The possible changes to Google Wallet are expected to be announced at the company’s annual conference for developers, which takes place from June 27 to 29 in San Francisco, according to MobilePaymentsToday.com.
A source told the mobile payments website that Google Wallet will integrate the prepaid platform from a recent acquisition of TxVia, a payments-technology company with a specialization in the prepaid and gift card space. With this platform, Google Wallet can expand support for more cards.
Since launch, Citi is the only card-issuing partner in the mobile-wallet venture. Google also offers a Google Prepaid card, which can be funded with another credit card. The limited support for other cards have played a role in low adoption in the past year.

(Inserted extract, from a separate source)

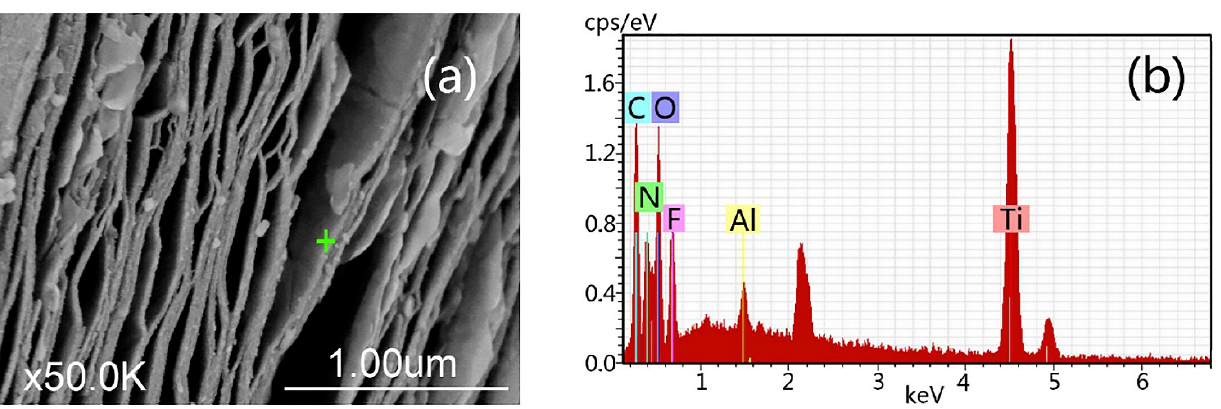
Figure 13. ( a ), A high-resolution SEM image of morphology of the Ti 3 C 2 T x MXene synthesized using NH 4 F and ( b ) chemical composition studied by energy dispersive spectroscopy (EDS). Reprinted with permission from [66] 2016 Springer Nature.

The TxVia platform will introduce a prepaid account that links to any bank account or credit card. Acting as a “digital proxy card,” purchases will be funded in real-time for the exact amount — not like the Google Prepaid card, which requires users to add funds before a purchase.
The experience will mimic that of PayPal, which also lets users pay for purchases through a bank account or credit card. However, Google Wallet will take this functionality to point-of-sale transactions through near field communications (NFC).
Currently, Google Wallet is only available through select phones offered by Sprint, the mobile wallet’s only carrier partner.
AT&T, Verizon Wireless and T-Mobile have collaborated to create their own mobile wallet, called ISIS. That carrier-backed venture has partnerships with four major card issuers and a handful of mobile-phone manufacturers. Because these phones will be built to comply with ISIS standards, Google Wallet may be left out of the picture.
To address this issue, Google may opt to store user data in the cloud instead of on the security chip, which encrypts and stores payment credentials.
The news from Google Wallet comes as the mobile-wallet war begins to heat up. ISIS will begin its pilot in two major cities this summer. Sprint, Google Wallet’s only carrier partner, is reportedly planning to release its own mobile wallet.
By reducing user friction, Google hopes to be prepared for the battle.